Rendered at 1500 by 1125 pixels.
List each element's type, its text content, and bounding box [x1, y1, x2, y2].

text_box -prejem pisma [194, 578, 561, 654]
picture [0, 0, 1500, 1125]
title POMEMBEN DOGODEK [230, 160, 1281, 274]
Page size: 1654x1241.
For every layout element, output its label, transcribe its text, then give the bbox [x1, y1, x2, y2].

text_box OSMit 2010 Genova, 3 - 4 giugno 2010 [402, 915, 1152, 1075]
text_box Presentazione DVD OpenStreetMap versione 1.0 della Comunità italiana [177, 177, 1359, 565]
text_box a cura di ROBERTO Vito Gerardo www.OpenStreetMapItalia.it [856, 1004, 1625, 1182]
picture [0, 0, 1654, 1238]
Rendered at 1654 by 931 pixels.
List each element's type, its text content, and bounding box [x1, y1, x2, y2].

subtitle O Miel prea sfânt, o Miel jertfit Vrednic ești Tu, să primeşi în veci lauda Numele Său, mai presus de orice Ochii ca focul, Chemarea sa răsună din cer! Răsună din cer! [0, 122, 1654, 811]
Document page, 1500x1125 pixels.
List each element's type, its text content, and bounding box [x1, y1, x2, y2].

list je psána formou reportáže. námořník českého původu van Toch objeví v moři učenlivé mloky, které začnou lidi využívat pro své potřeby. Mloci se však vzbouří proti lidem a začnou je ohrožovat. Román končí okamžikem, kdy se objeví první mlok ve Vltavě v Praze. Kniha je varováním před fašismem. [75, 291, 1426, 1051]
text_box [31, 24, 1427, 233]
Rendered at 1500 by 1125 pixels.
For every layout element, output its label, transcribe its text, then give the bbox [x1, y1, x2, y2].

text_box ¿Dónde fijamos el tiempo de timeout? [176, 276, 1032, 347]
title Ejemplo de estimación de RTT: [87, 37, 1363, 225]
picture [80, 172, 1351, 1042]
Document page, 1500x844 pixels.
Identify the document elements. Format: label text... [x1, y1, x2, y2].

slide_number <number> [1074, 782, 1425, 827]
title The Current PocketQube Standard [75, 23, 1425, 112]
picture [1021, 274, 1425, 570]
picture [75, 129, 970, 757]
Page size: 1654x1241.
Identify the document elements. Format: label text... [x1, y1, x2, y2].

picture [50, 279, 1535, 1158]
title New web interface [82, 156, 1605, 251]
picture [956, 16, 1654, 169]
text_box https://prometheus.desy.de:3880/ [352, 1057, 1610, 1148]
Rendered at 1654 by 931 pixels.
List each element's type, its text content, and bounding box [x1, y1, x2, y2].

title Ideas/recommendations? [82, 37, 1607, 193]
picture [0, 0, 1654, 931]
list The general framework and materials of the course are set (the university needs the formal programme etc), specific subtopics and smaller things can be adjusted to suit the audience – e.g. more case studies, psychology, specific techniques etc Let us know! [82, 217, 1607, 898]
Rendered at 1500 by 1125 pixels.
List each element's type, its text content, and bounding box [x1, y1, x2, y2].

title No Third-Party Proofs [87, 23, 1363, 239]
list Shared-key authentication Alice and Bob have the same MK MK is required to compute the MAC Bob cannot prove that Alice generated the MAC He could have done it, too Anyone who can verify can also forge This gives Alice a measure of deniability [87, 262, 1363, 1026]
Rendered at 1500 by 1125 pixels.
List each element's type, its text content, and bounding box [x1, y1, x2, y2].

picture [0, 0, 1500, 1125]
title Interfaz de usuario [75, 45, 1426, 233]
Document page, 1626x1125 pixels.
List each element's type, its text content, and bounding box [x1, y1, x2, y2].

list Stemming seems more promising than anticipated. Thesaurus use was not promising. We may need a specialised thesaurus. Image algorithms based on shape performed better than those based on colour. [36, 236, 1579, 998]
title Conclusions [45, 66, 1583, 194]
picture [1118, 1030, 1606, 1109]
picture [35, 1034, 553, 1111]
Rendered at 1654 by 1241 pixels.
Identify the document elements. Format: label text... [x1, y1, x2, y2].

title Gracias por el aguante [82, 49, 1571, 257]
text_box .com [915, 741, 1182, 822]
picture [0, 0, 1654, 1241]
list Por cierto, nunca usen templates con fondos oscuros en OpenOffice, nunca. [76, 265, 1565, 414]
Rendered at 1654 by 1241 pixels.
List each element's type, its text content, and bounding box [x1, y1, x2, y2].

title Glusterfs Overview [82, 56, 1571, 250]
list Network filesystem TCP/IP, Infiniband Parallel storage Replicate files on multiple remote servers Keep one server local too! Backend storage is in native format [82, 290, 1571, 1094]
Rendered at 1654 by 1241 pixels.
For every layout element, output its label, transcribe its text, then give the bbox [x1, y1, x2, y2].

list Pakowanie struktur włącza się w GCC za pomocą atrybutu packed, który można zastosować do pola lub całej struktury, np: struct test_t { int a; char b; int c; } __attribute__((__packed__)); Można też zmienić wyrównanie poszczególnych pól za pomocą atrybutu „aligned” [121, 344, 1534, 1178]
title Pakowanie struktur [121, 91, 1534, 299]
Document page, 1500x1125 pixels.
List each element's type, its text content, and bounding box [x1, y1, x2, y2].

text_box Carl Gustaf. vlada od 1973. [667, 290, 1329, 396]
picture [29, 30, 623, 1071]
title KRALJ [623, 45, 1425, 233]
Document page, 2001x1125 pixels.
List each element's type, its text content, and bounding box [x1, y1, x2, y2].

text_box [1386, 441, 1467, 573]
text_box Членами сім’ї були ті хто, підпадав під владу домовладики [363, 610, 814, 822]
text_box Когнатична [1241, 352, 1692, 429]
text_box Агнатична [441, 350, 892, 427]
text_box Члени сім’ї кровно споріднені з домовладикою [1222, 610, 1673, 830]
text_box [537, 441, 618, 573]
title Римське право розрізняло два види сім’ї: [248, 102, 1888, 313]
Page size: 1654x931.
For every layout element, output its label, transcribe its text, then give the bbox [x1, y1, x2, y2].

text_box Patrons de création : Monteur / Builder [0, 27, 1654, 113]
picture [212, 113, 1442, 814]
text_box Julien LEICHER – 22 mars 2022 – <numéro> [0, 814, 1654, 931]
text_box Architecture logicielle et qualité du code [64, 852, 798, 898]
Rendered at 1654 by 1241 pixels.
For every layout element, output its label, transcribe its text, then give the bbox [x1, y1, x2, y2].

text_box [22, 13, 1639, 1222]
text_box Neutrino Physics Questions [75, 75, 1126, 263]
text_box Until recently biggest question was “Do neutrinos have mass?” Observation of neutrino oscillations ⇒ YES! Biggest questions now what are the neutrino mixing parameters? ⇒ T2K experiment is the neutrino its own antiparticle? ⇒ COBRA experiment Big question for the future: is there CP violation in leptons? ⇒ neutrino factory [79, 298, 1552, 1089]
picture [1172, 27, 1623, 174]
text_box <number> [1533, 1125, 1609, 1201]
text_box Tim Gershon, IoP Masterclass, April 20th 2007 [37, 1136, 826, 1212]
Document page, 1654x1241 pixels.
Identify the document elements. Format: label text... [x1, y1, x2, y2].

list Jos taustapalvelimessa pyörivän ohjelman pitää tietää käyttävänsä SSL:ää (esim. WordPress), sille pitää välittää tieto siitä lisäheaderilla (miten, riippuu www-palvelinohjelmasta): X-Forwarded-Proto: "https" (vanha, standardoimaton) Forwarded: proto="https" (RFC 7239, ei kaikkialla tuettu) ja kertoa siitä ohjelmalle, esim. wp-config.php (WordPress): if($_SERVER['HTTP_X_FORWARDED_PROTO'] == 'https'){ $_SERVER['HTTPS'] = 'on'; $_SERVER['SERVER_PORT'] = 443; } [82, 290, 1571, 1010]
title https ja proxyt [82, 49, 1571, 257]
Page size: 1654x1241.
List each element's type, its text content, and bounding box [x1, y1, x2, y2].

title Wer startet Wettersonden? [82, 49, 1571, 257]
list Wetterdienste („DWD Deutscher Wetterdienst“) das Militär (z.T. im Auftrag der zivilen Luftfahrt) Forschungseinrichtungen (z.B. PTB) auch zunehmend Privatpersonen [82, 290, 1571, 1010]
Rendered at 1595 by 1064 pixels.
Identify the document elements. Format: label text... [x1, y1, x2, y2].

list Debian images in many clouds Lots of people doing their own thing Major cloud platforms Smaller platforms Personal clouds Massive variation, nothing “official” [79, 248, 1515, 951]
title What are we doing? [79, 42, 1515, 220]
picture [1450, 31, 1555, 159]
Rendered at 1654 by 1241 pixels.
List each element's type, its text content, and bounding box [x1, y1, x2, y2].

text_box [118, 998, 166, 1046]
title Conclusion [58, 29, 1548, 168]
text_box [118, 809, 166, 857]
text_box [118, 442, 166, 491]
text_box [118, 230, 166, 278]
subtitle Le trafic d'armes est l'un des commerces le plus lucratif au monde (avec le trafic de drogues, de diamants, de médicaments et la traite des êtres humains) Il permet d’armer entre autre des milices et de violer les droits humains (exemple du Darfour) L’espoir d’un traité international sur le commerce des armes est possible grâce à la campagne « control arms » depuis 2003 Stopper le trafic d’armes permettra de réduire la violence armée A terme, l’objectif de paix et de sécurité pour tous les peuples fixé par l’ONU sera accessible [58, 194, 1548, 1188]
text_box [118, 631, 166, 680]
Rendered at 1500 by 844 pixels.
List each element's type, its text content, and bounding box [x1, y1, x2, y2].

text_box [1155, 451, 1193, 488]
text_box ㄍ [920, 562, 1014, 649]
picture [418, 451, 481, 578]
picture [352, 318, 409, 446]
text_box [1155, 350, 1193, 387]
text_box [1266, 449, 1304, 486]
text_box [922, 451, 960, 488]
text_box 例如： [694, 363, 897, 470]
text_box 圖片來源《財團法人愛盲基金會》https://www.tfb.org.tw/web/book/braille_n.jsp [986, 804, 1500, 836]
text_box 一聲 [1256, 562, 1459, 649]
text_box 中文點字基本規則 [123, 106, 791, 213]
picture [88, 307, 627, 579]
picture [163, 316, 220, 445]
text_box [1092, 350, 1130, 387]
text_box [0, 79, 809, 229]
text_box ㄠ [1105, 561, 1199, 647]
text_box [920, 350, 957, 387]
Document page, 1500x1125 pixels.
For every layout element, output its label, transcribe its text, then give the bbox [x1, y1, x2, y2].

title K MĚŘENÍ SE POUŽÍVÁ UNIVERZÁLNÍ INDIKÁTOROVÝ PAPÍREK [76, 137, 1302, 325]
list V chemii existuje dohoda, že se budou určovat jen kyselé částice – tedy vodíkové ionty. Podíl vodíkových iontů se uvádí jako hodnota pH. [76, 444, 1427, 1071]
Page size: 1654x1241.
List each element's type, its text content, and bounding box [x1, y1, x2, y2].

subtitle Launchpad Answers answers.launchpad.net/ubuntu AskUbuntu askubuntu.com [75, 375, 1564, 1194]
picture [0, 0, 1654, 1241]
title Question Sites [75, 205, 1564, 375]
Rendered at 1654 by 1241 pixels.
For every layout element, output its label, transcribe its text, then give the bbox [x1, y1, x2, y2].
....
**Exercise**
Print the records from the line with "Document page, 1500x844 pixels." to the line with "picture [75, 129, 970, 757]", each line exactly as it stands.

**Solution for this exercise**
Document page, 1500x844 pixels.
Identify the document elements. Format: label text... [x1, y1, x2, y2].

slide_number <number> [1074, 782, 1425, 827]
title The Current PocketQube Standard [75, 23, 1425, 112]
picture [1021, 274, 1425, 570]
picture [75, 129, 970, 757]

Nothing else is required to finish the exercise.